Extracted text: Begin

New Class of Catalysts Convert CO2 to Hydrocarbons at High Current Density

One of the primary challenges associated with electrochemical carbon dioxide reduction reaction (eCO2RR) is the need to employ an active catalyst able to produce hydrocarbons that exhibit a high current density and a relatively low overpotential.

A recent study published in Nature Communications by Professor Asadi and his research team at Illinois Tech showcased a new class of catalysts able to effectively convert CO2 to a range of hydrocarbons, including ethylene (C2H4), methane (CH4), methanol (CH3OH) and ethanol (C2H5OH).

These resulting hydrocarbons displayed exceptionally high current density (reaction rate) and faradaic efficiency (selectivity), demonstrating better performance than gold in terms of activity and better performance than copper in terms of selectivity. Both gold and copper are regarded as state-of-the-art catalysts for eCO2RR.

Extracted text: End

## Task A
In the catalyst article, in which journal was the study by Professor Asadi and his research team published?
## Task B
State whether each statement agrees with the catalyst article, and support each judgment with the deciding words quoted from it: (i) The new catalysts performed better than gold in terms of selectivity. (ii) Methanol is one of the hydrocarbons the catalysts produce from CO2. (iii) The research team that conducted the study is at Illinois Tech.
## Task C
Extend the catalyst article, starting after its final sentence.
The records are not required for this work.

Supplied material: Begin

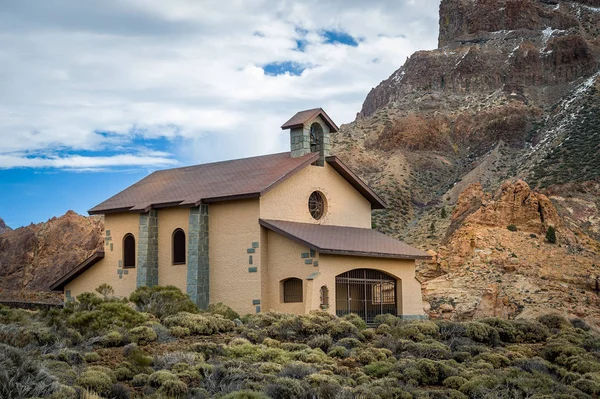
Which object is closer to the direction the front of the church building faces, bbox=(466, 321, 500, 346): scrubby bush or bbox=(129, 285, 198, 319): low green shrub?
the scrubby bush

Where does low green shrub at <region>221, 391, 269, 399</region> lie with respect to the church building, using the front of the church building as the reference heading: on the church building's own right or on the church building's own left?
on the church building's own right

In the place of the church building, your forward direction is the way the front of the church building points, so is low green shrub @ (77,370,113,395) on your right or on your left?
on your right

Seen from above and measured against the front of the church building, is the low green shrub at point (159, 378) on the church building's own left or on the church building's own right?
on the church building's own right

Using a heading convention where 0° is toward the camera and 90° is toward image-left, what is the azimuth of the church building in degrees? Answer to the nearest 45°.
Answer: approximately 315°

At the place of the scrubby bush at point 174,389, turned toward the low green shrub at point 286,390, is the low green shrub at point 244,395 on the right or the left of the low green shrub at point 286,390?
right
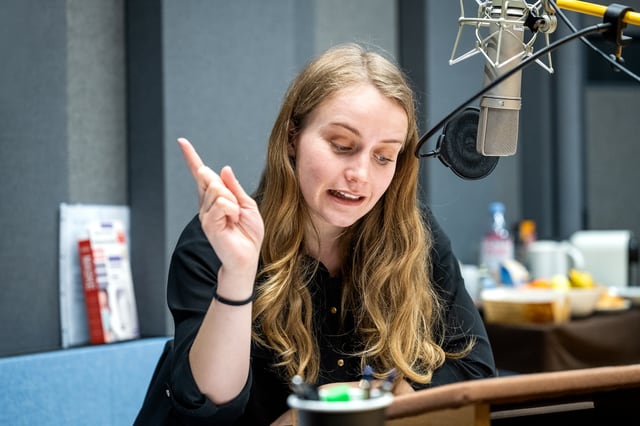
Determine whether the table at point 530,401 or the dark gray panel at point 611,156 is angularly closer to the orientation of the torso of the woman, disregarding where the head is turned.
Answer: the table

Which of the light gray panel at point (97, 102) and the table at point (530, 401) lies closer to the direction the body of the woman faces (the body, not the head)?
the table

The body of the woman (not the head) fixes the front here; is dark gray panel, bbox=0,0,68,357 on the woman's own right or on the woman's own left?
on the woman's own right

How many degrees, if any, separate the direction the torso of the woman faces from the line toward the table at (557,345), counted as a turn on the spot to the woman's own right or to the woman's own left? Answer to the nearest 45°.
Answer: approximately 135° to the woman's own left

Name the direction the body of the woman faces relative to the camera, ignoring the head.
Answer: toward the camera

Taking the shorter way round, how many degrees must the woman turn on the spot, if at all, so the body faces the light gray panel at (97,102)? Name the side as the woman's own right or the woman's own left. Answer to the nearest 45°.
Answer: approximately 135° to the woman's own right
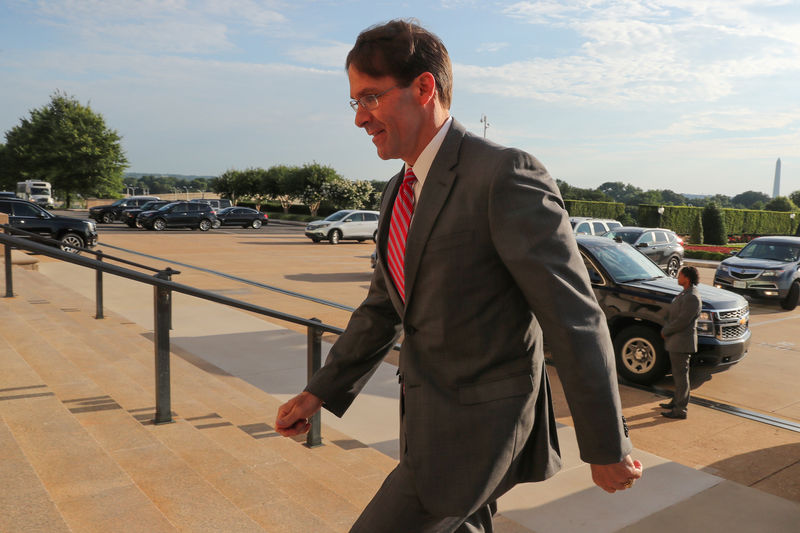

Supplied material: End

## Response box A
Nature Communications.

## Response box B
(i) No: "better performance than gold in terms of activity and better performance than copper in terms of selectivity"
(ii) Yes: "including ethylene (C2H4), methane (CH4), methanol (CH3OH) and ethanol (C2H5OH)"
(iii) Yes: "Professor Asadi and his research team at Illinois Tech"

## Response box C
 The CO2 partial pressure as a function of potential and corresponding LSV result (inset) are shown for W2C nanoflakes as the catalyst for eCO2RR. Image Credit: Hiden Analytical

Professor Asadi and his team have developed a zero-gap flow electrolyzer for eCO2RR. This electrolyzer uses di-tungsten carbide (W2C) nanoflakes as the cathode catalyst and is able to deliver long-term stability of 700 hours, a current density of 548.89 mA/cm2 at 2.3 V, and CH4 selectivity of 82.7.

Real-time differential electrochemical mass spectroscopy (Hiden Analytcial HPR-40-DEMS) was used to confirm a CO2RR onset potential of 12.7 mV.

A combined computational and experimental study was conducted in collaboration with scientists at Molecular Foundry, Lawrence Berkeley National Laboratory.

This study highlighted that the superior electrocatalytic performance of the W2C catalyst led to almost spontaneous chemisorption of CO2 and cleavage of the C-O bond at the tungsten surface atoms.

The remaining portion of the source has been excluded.